David Enna, Tipswatch.com (updated Jan. 14, 2023)
I’ve been writing about inflation-protected investments – Treasury Inflation-Protected Securities and U.S. Series I Savings Bonds – since 2011, and I’ve been investing in these products since 1999. So, how have these investments been doing? I track the performance of every maturing 10-year and 5-year TIPS on this page, as they mature in January, April and July.
To view this at a glance, the annual variance number in the last column shows how the inflation breakeven rate compared to actual 5- or 10-year annual inflation. When the numbers are green, a TIPS was the superior investment. When they are red, the nominal Treasury was the better investment.
We just completed a decade-long period of inflation running at less than 2.0%. In general TIPS have out-performed nominal Treasurys when the inflation-breakeven rate dropped below 2.0%, especially for 10-year TIPS. But the next decade could be entirely different. Never predict the future decade based on the performance of the past decade.
Notes and qualifications
This chart is an estimate of performance, because for nominal Treasurys it uses a full month of inflation in the beginning and ending months, when actually TIPS accruals are based on a half month for the first and last months, with the origination and maturity occurring on the 15th of the month.
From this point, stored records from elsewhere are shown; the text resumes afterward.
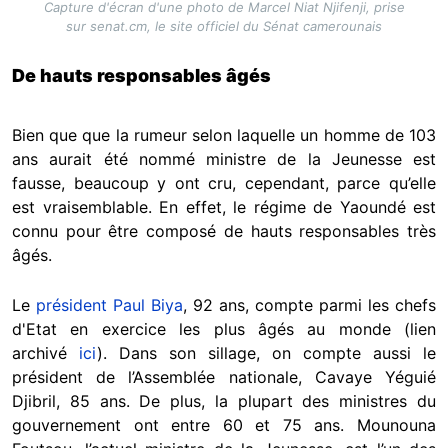
Capture d'écran d'une photo de Marcel Niat Njifenji, prise
sur senat.cm, le site officiel du Sénat camerounais
De hauts responsables âgés
Bien que que la rumeur selon laquelle un homme de 103
ans aurait été nommé ministre de la Jeunesse est
fausse, beaucoup y ont cru, cependant, parce qu’elle
est vraisemblable. En effet, le régime de Yaoundé est
connu pour être composé de hauts responsables très
âgés.
Le
président Paul Biya
, 92 ans, compte parmi les chefs
d'Etat en exercice les plus âgés au monde (lien
archivé
ici
). Dans son sillage, on compte aussi le
président de l’Assemblée nationale, Cavaye Yéguié
Djibril, 85 ans. De plus, la plupart des ministres du
gouvernement ont entre 60 et 75 ans. Mounouna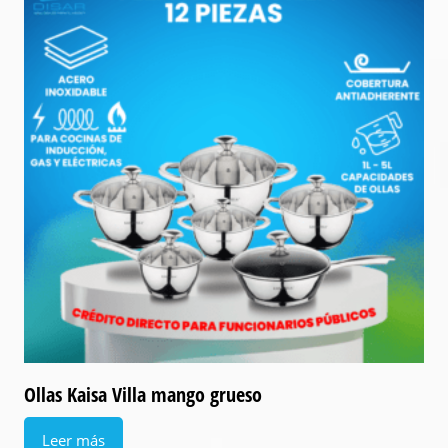
Ollas Kaisa Villa mango grueso
Leer más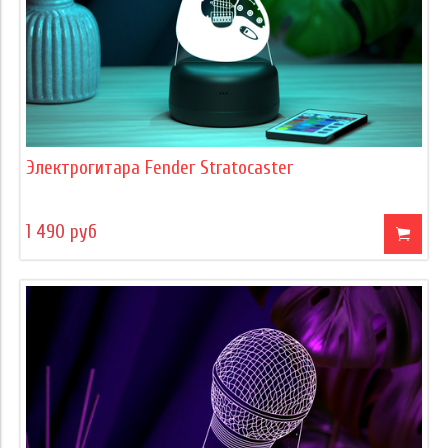
Электрогитара Fender Stratocaster
1 490 руб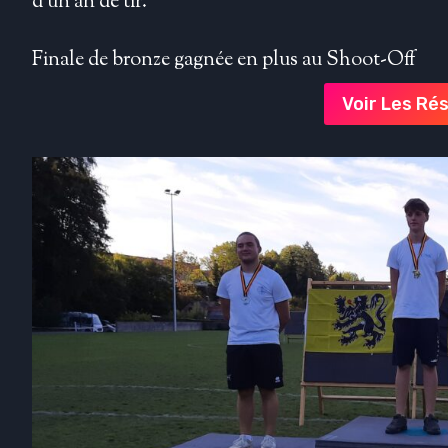
d’un an de tir.
Finale de bronze gagnée en plus au Shoot-Off
Voir Les Ré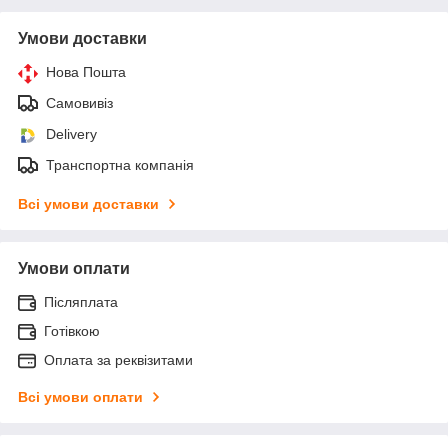
Умови доставки
Нова Пошта
Самовивіз
Delivery
Транспортна компанія
Всі умови доставки
Умови оплати
Післяплата
Готівкою
Оплата за реквізитами
Всі умови оплати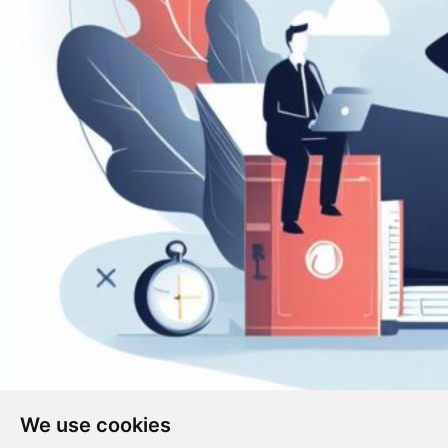
We use cookies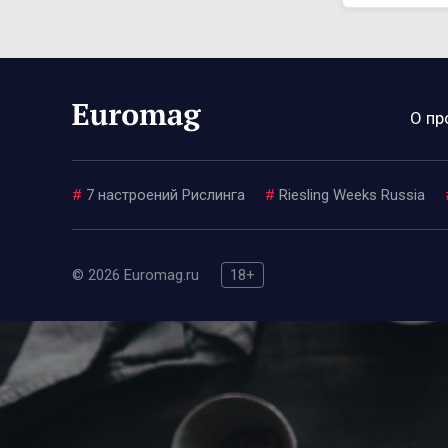
О пр
#
7 настроений Рислинга
#
Riesling Weeks Russia
© 2026 Euromag.ru
18+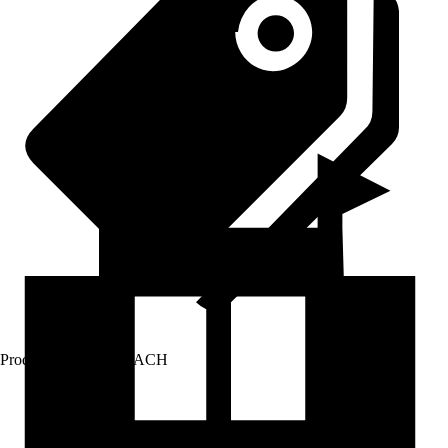
Prodej přes:
HORNBACH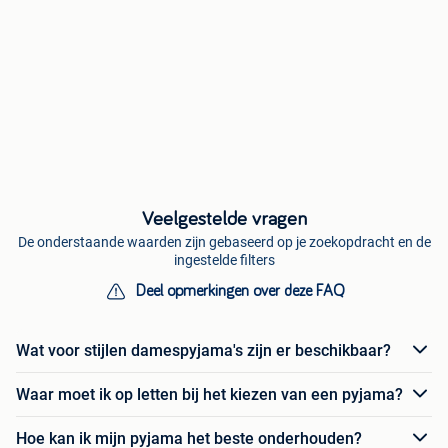
Veelgestelde vragen
De onderstaande waarden zijn gebaseerd op je zoekopdracht en de
ingestelde filters
Deel opmerkingen over deze FAQ
Wat voor stijlen damespyjama's zijn er beschikbaar?
Waar moet ik op letten bij het kiezen van een pyjama?
Hoe kan ik mijn pyjama het beste onderhouden?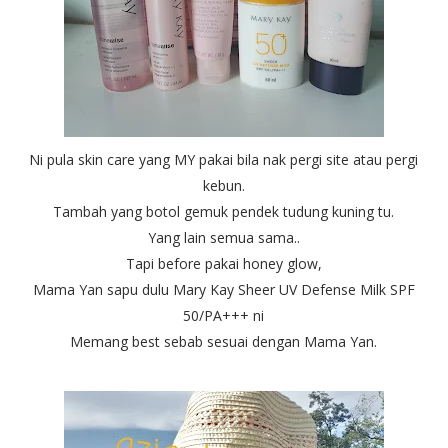
Ni pula skin care yang MY pakai bila nak pergi site atau pergi
kebun.
Tambah yang botol gemuk pendek tudung kuning tu.
Yang lain semua sama..
Tapi before pakai honey glow,
Mama Yan sapu dulu Mary Kay Sheer UV Defense Milk SPF
50/PA+++ ni
Memang best sebab sesuai dengan Mama Yan.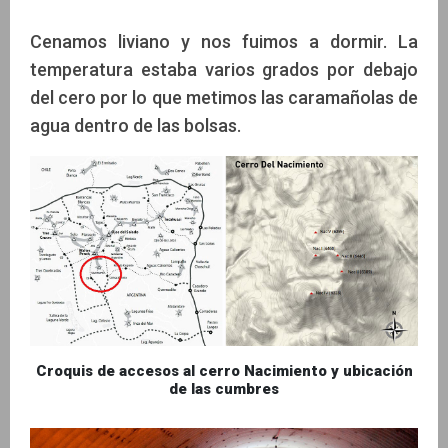
Cenamos liviano y nos fuimos a dormir. La
temperatura estaba varios grados por debajo
del cero por lo que metimos las caramañolas de
agua dentro de las bolsas.
Croquis de accesos al cerro Nacimiento y ubicación
de las cumbres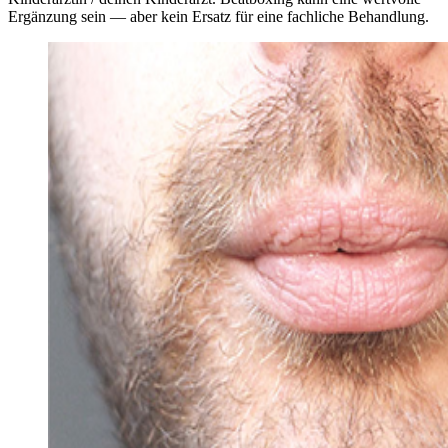
Ergänzung sein — aber kein Ersatz für eine fachliche Behandlung.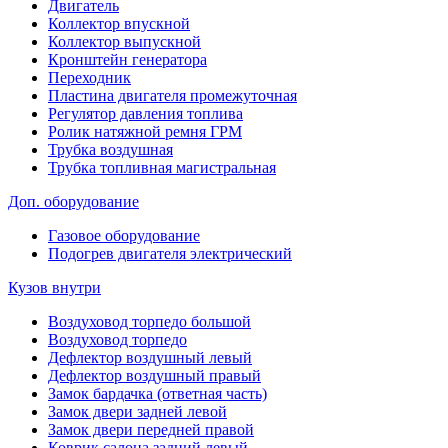
Двигатель
Коллектор впускной
Коллектор выпускной
Кронштейн генератора
Переходник
Пластина двигателя промежуточная
Регулятор давления топлива
Ролик натяжной ремня ГРМ
Трубка воздушная
Трубка топливная магистральная
Доп. оборудование
Газовое оборудование
Подогрев двигателя электрический
Кузов внутри
Воздуховод торпедо большой
Воздуховод торпедо
Дефлектор воздушный левый
Дефлектор воздушный правый
Замок бардачка (ответная часть)
Замок двери задней левой
Замок двери передней правой
Коврик салона задний левый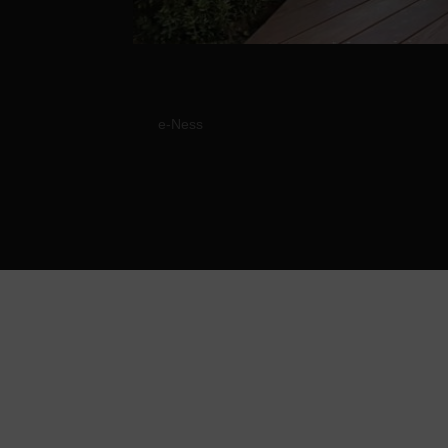
Réalisation d’une terr
par
e-Ness
|
2 Juin, 2021
Réalisation d’une terrasse en Ipé posée s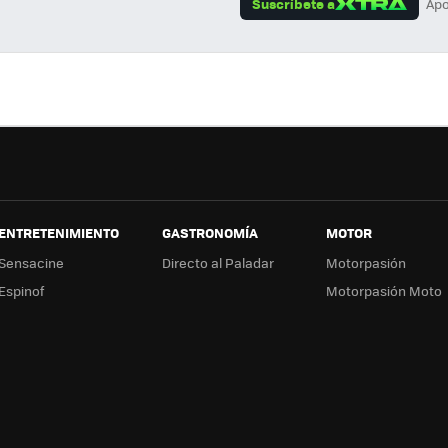
Suscríbete a
Apo
App
ok
e
ENTRETENIMIENTO
GASTRONOMÍA
MOTOR
Sensacine
Directo al Paladar
Motorpasión
Espinof
Motorpasión Moto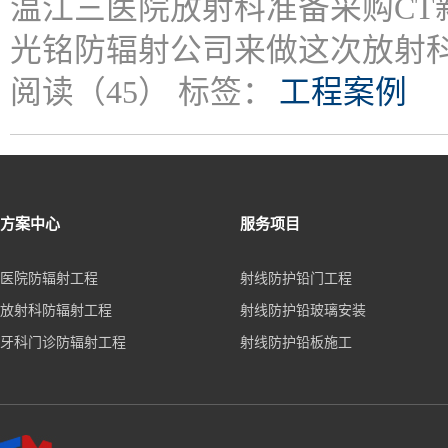
温江三医院放射科准备采购C
光铭防辐射公司来做这次放射
阅读（45）
标签：
工程案例
方案中心
服务项目
医院防辐射工程
射线防护铅门工程
放射科防辐射工程
射线防护铅玻璃安装
牙科门诊防辐射工程
射线防护铅板施工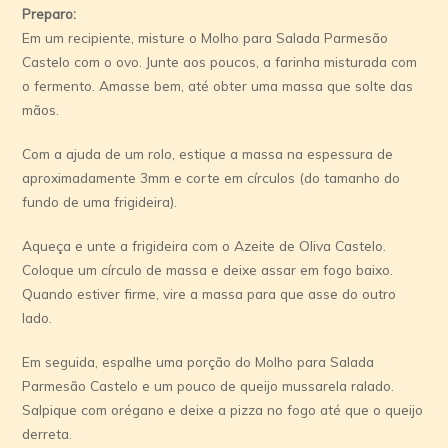
Preparo:
Em um recipiente, misture o Molho para Salada Parmesão
Castelo com o ovo. Junte aos poucos, a farinha misturada com
o fermento. Amasse bem, até obter uma massa que solte das
mãos.
Com a ajuda de um rolo, estique a massa na espessura de
aproximadamente 3mm e corte em círculos (do tamanho do
fundo de uma frigideira).
Aqueça e unte a frigideira com o Azeite de Oliva Castelo.
Coloque um círculo de massa e deixe assar em fogo baixo.
Quando estiver firme, vire a massa para que asse do outro
lado.
Em seguida, espalhe uma porção do Molho para Salada
Parmesão Castelo e um pouco de queijo mussarela ralado.
Salpique com orégano e deixe a pizza no fogo até que o queijo
derreta.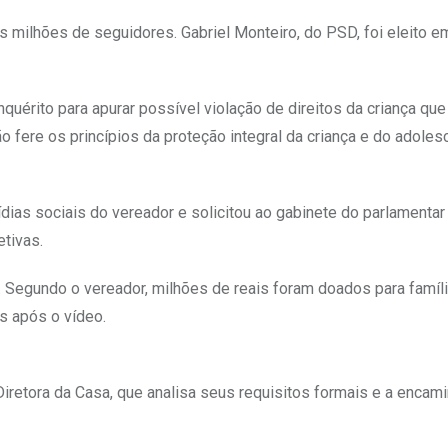
 milhões de seguidores. Gabriel Monteiro, do PSD, foi eleito 
nquérito para apurar possível violação de direitos da criança qu
o fere os princípios da proteção integral da criança e do adoles
ídias sociais do vereador e solicitou ao gabinete do parlamentar
tivas.
 Segundo o vereador, milhões de reais foram doados para famíl
s após o vídeo.
iretora da Casa, que analisa seus requisitos formais e a encami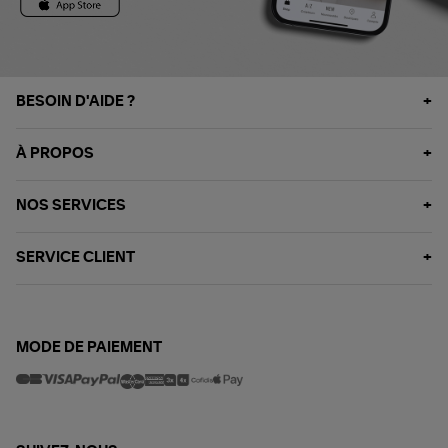
BESOIN D'AIDE ?
À PROPOS
NOS SERVICES
SERVICE CLIENT
MODE DE PAIEMENT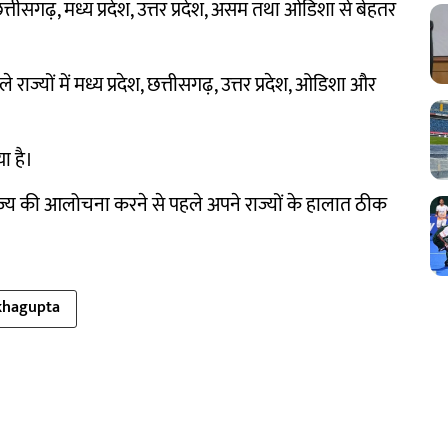
छत्तीसगढ़, मध्य प्रदेश, उत्तर प्रदेश, असम तथा ओडिशा से बेहतर
 राज्यों में मध्य प्रदेश, छत्तीसगढ़, उत्तर प्रदेश, ओडिशा और
ा है।
राज्य की आलोचना करने से पहले अपने राज्यों के हालात ठीक
khagupta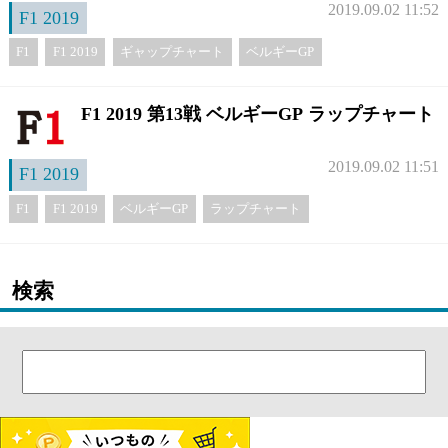
2019.09.02 11:52
F1 2019
F1
F1 2019
ギャップチャート
ベルギーGP
F1 2019 第13戦 ベルギーGP ラップチャート
2019.09.02 11:51
F1 2019
F1
F1 2019
ベルギーGP
ラップチャート
検索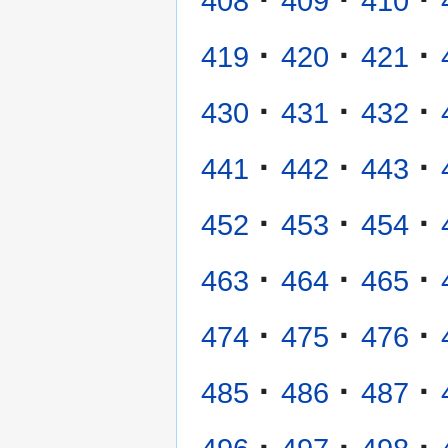
408
409
410
·
·
·
419
420
421
·
·
·
430
431
432
·
·
·
441
442
443
·
·
·
452
453
454
·
·
·
463
464
465
·
·
·
474
475
476
·
·
·
485
486
487
·
·
·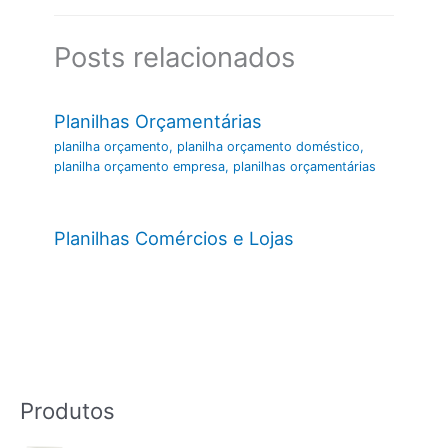
Posts relacionados
Planilhas Orçamentárias
planilha orçamento
,
planilha orçamento doméstico
,
planilha orçamento empresa
,
planilhas orçamentárias
Planilhas Comércios e Lojas
Produtos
Keep in mind that interest on a nominal Treasury and the TIPS coupon rate is paid out as current-year income and not reinvested. So in the case of a nominal Treasury, the interest earned could be reinvested elsewhere, which would potentially boost the gain. For certain, we don’t know what the investor could have earned precisely on an investment after re-investments.
In the case of a TIPS, the inflation adjustment compounds over time, and that will give TIPS a slight boost in return that isn’t reflected in the “average inflation” numbers presented in the chart.